- **Short task A**:
Reproduce part of the essentialism passage word for word, beginning at the words "Essentialists differ in" and stopping after "ends in themselves.".
- **Short task B**:
Carry on the essentialism passage from its last sentence, writing what comes next.

- **Given passage**:

* * * * * * * * *

ESSENTIALIST CURRICULUM
The essentialist curriculum focuses on subject
matter that includes literature, history, foreign languages, and
religion. Teaching methods require formal discipline and feature
required reading, lectures, memorization, repetition, and examinations.
Essentialists differ in their views on curriculum, but they generally
agree about teaching the laws of nature and the accompanying universal
truths of the physical world. Mathematics and the natural sciences
are examples of subjects that contribute to the learners' knowledge
of natural law. Activities that require mastering facts and information
about the physical world are significant aspects of essentialist
methodology. With truth defined as observable fact, instruction
often includes field trips, laboratories, audiovisual materials,
and nature study. Habits of intellectual discipline are considered
ends in themselves.
Essentialism envisions subject matter as the core
of education. Severe criticism has been leveled at U.S. education
by essentialists who advocate an emphasis on basic education.
Essentialism assigns to the schools the task of conserving the
heritage and transmitting knowledge of the physical world. In
a sense the school is a curator of knowledge.
With the burgeoning of new knowledge in contemporary
society, essentialism may be contributing to the slowness of educational
change. In this context, essentialism has been criticized as obsolete
in its authoritarian tendencies. Such criticism implies that essentialism
does not satisfy the twentieth-century needs of U.S. youth. Essentialist
educators deny this criticism and claim to have incorporated modern
influences in the system while maintaining academic standards.
ESSENTIAL SCHOOLS MOVEMENT
The Essential Schools movement is a contemporary
school reform effort developed by Dr. Theodore Sizer. Sizer contends
that students need to master a common core of information and
skills, and he encourages schools to strip away the nonessentials
and focus on having students "use their minds well." The Essential
Schools movement does not specify what specific content is essential
in a given culture at a given time. Rather, "essential schools"
are required to analyze clearly what this core of information
should be and to change the curriculum to emphasize this core.

* * * * * * * * *

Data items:
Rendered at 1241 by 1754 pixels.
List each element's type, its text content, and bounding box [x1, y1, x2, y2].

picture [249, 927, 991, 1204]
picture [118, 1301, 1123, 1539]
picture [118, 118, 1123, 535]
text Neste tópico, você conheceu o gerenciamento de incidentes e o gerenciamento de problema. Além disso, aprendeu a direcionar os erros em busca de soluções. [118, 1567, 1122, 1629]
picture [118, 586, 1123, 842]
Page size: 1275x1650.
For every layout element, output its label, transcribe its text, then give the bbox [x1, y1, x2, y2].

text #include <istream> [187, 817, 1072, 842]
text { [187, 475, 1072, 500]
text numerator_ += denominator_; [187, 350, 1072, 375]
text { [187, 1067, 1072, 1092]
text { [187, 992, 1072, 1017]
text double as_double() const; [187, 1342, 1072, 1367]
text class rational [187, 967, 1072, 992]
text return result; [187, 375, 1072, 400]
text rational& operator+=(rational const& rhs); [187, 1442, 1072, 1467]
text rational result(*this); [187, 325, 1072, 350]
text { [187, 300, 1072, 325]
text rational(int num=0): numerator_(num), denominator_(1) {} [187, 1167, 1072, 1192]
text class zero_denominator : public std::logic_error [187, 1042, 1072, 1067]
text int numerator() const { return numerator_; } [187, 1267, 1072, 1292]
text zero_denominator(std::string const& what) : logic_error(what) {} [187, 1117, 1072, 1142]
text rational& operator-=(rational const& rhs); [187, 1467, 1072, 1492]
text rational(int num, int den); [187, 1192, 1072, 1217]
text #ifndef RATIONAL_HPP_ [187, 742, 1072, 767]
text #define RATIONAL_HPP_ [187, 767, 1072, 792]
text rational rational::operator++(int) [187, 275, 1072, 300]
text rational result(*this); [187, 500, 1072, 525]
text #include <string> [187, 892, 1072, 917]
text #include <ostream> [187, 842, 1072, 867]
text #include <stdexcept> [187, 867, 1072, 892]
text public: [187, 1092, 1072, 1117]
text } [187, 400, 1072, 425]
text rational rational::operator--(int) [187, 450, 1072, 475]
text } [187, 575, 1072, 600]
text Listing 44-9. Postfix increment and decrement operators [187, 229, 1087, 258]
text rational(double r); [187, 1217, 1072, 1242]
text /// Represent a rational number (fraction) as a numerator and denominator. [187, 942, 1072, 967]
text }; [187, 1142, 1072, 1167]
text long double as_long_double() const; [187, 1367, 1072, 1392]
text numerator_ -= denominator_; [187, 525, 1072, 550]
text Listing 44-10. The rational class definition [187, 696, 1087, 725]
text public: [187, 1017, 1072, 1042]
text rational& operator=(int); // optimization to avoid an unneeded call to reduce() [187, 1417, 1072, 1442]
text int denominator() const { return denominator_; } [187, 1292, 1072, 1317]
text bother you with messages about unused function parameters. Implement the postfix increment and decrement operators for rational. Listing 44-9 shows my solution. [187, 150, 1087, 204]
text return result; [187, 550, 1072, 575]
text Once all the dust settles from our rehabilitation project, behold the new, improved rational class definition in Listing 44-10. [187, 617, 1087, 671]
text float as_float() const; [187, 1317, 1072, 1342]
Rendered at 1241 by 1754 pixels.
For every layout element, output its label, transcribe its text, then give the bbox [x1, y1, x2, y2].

* * * * * * * * *

- **Answer A**:
Essentialists differ in their views on curriculum, but they generally
agree about teaching the laws of nature and the accompanying universal
truths of the physical world. Mathematics and the natural sciences
are examples of subjects that contribute to the learners' knowledge
of natural law. Activities that require mastering facts and information
about the physical world are significant aspects of essentialist
methodology. With truth defined as observable fact, instruction
often includes field trips, laboratories, audiovisual materials,
and nature study. Habits of intellectual discipline are considered
ends in themselves.

- **Answer B**:
BEHAVIORISM
B.F. Skinner (1904-1990), the Harvard experimental
psychologist and philosopher, is the recognized leader of the
movement known as behaviorism. Skinner verified Pavlov's
stimulus-response theory with animals and, from his research,
suggested that human behavior could also be explained as responses
to external stimuli. (See the Behaviorist Class Activity box.)
Because of its focus on the careful examination of environment,
behaviors, and responses, behaviorism is closely linked to realism.
Other behaviorists' research expanded Skinner's work in illustrating
the effect of the environment, particularly the interpersonal
environment, in shaping individual behavior. In the words of Charles
Wolfgang and Carl Glickman, Behaviorists share a common belief
that a student's misbehavior can be changed and reshaped in a
socially acceptable manner by directly changing the student's
environment. The Behaviorist accepts the premise that students
are motivated by the factor that all people will attempt to avoid
experiences and stimuli that are not pleasing and will seek experiences
that are pleasing and rewarding.
BEHAVIORIST FOCUS OF LEARNING
Behaviorism is a psychological and educational
theory that holds that one's behavior is determined by environment,
not heredity. This suggests that education can contribute significantly
to the shaping of the individual, because the teacher can control
the stimuli in a classroom and thereby influence student behavior.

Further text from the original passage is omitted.